Long journeys for couples overcoming infertility
Cape Town - One in five South African couples are experiencing infertility, according to research.
Dr Frances Paterson from The Urology Hospital, Pretoria, says research shows that up to 20% of South African couples struggle with infertility which affects both males and females almost equally.
Risk factors contributing to infertility include an existing diagnosis of depression or anxiety disorder, explained psychiatrist and member of the South African Society of Psychiatrists, Professor Renata Schoeman.
Infertility is defined by the World Health Organisation (WHO) as “failure to achieve a clinical pregnancy after 12 months or more of regular, unprotected intercourse” and affects 8 to 14% of couples, or 48 million couples worldwide.
Infertility is a reality for many South African women such as writer and journalist Nivashni Nair-Sukdhev, who overcame these hurdles.
She shed light on her personal story of overcoming Polycystic Ovarian Syndrome (PCOS) in her new book What's On My Mind? Making Babies now available for pre-order.
The 39-year-old started her fertility journey in 2009 and fell pregnant in 2016 after numerous surgeries. “It was five failed Intrauterine insemination (IUI) procedures and one failed IVF (in vitro fertilisation) transfer. My final IVF transfer was successful in June 2016,” she explained.
PCOS is a hormonal disorder that is one of the leading causes of infertility in women.
After years of infertility she gave birth to a baby boy, Riav Sukdhev, who is currently 3-years-old.
“It is true that there is a unique pain that comes with preparing your heart for a child that just doesn’t arrive. My husband and I had conceived a child in our hearts and at times we felt completely hopeless when we just couldn't have that child in our arms,” she said.
Sukdhev's told Weekend Argus that she and her husband, Rohan Sukdhev, 42, asked themselves over and over why the situation was happening to them.
“We had just two remaining embryos. They were frozen and transferred to me in June 2016. It was successful. The assisted reproductive therapies (IVF) were done at Natal Fertility Clinic in Umhlanga, Durban,” she explained.
Her book is aimed at letting readers know about PCOS and infertility so the stigma attached to it can be eradicated.

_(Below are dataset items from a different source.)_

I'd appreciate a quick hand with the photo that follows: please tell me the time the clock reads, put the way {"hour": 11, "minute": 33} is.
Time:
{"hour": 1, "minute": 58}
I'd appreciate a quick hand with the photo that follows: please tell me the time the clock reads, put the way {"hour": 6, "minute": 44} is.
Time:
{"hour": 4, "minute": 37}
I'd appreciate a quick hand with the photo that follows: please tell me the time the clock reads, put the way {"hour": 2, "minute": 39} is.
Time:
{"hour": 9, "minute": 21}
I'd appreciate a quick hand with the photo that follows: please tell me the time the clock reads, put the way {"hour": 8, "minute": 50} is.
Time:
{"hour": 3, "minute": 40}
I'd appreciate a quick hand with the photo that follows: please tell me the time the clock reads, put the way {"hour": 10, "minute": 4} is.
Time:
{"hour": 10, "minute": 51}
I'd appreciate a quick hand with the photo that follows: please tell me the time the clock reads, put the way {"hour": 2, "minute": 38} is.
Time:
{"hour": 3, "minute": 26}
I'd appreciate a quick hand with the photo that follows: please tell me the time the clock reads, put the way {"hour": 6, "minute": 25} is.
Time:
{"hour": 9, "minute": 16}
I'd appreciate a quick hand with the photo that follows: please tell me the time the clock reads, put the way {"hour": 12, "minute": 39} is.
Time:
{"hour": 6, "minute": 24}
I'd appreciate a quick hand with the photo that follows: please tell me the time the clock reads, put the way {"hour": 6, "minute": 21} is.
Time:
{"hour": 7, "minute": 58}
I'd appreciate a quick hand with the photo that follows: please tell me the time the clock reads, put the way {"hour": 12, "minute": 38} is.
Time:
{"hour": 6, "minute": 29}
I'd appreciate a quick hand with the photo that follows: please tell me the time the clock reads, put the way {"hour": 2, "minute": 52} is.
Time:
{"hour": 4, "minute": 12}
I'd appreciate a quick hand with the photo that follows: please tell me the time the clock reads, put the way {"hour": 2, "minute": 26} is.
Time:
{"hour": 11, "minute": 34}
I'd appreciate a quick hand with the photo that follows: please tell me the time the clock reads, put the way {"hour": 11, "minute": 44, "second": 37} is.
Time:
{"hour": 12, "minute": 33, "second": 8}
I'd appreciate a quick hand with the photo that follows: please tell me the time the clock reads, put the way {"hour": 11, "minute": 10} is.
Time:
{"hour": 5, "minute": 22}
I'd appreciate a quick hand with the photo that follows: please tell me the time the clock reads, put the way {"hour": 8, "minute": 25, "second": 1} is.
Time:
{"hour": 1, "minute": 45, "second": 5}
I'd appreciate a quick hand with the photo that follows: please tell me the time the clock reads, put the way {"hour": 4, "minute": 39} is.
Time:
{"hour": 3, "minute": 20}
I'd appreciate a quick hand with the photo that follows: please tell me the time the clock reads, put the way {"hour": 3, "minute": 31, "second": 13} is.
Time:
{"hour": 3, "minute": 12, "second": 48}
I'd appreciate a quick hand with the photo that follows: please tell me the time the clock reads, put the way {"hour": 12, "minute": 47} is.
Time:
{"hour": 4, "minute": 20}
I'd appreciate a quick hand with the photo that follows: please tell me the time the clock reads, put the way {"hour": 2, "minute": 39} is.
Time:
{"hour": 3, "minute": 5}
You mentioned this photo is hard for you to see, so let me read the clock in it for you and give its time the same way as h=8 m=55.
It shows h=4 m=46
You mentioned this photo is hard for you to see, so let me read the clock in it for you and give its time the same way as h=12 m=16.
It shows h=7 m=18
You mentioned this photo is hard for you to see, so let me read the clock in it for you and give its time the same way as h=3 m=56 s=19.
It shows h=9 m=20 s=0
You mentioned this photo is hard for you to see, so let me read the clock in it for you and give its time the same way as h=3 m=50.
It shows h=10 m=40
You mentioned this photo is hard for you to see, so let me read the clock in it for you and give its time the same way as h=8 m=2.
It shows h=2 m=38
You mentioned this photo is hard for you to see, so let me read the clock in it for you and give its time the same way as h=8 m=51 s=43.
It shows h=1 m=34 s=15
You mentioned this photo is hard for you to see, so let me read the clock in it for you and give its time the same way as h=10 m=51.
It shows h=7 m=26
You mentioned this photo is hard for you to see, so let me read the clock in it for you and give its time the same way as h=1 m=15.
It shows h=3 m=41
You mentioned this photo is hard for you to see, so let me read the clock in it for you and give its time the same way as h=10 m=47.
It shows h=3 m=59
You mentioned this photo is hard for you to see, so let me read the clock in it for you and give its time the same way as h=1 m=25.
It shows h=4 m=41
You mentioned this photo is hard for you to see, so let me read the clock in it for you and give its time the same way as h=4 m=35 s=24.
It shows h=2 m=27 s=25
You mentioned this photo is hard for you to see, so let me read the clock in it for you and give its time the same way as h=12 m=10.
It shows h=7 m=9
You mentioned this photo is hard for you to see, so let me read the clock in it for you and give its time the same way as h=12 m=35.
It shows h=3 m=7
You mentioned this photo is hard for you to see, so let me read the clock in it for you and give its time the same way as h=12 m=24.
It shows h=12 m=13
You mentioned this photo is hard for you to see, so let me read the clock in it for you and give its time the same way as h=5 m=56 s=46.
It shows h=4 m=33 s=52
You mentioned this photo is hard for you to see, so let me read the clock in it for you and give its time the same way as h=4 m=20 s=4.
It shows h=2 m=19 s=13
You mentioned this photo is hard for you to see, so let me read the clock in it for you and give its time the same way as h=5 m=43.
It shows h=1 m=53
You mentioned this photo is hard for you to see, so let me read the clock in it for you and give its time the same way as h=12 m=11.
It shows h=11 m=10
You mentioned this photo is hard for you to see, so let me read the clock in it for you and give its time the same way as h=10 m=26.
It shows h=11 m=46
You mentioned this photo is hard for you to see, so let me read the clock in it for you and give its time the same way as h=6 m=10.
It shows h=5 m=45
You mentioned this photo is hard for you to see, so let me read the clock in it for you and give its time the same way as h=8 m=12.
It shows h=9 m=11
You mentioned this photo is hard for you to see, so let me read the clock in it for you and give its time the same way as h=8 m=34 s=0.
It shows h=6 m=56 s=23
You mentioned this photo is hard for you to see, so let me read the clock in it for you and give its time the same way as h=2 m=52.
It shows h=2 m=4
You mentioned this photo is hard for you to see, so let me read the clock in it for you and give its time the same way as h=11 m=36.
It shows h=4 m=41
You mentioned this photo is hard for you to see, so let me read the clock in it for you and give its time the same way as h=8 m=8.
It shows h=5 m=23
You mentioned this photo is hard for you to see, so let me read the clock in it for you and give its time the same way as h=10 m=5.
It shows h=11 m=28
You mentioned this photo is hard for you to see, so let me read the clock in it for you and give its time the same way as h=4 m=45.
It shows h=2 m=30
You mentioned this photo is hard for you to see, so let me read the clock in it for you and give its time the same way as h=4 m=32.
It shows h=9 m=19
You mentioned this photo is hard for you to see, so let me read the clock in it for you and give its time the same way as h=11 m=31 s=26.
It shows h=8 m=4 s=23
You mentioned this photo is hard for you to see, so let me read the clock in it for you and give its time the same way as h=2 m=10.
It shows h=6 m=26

Another woman Tara Klein, 49, (not her real name) battled with secondary fertility.
Klein managed to fall pregnant at the age of 34 and gave birth to a healthy baby girl at age 35. Unfortunately, after that, she couldn’t fall pregnant again.
She and her husband tried for four years ,2006-2010, and after various tests were conducted on them, doctors couldn’t find any physical reasons as to why she couldn’t fall pregnant again.
“They used the term “unexplainable infertility”. Looking back, I suspect that my age played a role as a female’s fertility decreases drastically from age 35,” she explained.
She said that she went through all the stages of the mourning process.
“Comments from people telling me that friends of theirs just started to relax about having another baby, stopped treatment or adopted a child and then fell pregnant naturally. This did not happen to me and was not my reality,” concluded Klein.
Meanwhile, infertility as a reproductive disease affects men and women almost equally, but women are especially vulnerable to severe negative social consequences of being stigmatised, ostracised, even abused or having financial support withdrawn, added Schoeman.
"Strong mental health such as self-acceptance, independence, positive relationships and social skills, contributes to better outcomes of fertility treatment," she said.
Anti-depressant medication could influence fertility treatment, she explained.